* [Stated exercise]: Reproduce the rows without any changes, from the first row up to and including the row that contains "contrast brightness saturation: contrast".

* [Working data]:
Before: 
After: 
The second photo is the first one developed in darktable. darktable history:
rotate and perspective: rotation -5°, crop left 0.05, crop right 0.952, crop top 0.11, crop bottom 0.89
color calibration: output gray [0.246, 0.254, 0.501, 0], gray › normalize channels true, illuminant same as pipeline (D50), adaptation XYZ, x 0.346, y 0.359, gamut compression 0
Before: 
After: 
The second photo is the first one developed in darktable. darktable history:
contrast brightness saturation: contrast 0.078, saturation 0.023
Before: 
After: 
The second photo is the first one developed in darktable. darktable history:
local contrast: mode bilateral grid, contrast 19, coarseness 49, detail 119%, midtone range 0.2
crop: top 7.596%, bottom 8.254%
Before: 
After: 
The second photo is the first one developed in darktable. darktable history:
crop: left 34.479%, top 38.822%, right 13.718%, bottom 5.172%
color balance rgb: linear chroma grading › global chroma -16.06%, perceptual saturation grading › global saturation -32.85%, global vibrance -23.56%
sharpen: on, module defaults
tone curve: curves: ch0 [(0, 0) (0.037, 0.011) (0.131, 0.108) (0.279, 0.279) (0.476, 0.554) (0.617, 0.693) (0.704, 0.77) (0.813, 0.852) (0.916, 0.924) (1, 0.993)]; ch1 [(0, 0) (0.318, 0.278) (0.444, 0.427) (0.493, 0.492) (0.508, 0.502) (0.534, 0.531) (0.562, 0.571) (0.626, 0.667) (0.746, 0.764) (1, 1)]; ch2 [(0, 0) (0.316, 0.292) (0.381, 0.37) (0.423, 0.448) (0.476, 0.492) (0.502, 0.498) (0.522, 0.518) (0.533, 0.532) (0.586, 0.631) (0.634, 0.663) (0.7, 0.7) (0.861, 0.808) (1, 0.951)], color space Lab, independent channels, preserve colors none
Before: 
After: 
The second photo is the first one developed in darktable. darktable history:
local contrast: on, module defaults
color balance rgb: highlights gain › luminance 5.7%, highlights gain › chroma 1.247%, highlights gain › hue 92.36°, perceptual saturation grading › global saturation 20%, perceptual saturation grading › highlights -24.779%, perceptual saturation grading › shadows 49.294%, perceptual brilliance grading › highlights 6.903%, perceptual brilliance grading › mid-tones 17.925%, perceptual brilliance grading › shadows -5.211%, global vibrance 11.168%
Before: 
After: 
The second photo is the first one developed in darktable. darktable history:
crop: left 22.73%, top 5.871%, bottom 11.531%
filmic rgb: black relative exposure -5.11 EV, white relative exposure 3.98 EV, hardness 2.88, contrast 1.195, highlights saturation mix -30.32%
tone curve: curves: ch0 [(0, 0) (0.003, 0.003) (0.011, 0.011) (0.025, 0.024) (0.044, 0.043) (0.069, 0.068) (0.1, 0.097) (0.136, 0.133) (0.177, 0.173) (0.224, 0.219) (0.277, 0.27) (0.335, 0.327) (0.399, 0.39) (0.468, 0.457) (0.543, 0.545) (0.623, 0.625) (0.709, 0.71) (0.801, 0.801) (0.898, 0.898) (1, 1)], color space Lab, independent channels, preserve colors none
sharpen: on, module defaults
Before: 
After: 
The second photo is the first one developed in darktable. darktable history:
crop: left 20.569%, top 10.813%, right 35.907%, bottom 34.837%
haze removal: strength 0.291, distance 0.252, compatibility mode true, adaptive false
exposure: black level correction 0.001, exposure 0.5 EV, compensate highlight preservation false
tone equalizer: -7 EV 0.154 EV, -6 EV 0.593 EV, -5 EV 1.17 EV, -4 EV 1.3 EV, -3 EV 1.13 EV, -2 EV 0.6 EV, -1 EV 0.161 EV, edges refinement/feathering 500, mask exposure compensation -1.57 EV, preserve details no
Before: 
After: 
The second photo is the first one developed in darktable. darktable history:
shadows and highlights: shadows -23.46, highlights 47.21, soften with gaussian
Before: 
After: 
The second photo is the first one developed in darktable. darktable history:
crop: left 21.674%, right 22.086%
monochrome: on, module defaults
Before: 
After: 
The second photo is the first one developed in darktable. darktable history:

* [Correct output]:
Before: 
After: 
The second photo is the first one developed in darktable. darktable history:
rotate and perspective: rotation -5°, crop left 0.05, crop right 0.952, crop top 0.11, crop bottom 0.89
color calibration: output gray [0.246, 0.254, 0.501, 0], gray › normalize channels true, illuminant same as pipeline (D50), adaptation XYZ, x 0.346, y 0.359, gamut compression 0
Before: 
After: 
The second photo is the first one developed in darktable. darktable history:
contrast brightness saturation: contrast 0.078, saturation 0.023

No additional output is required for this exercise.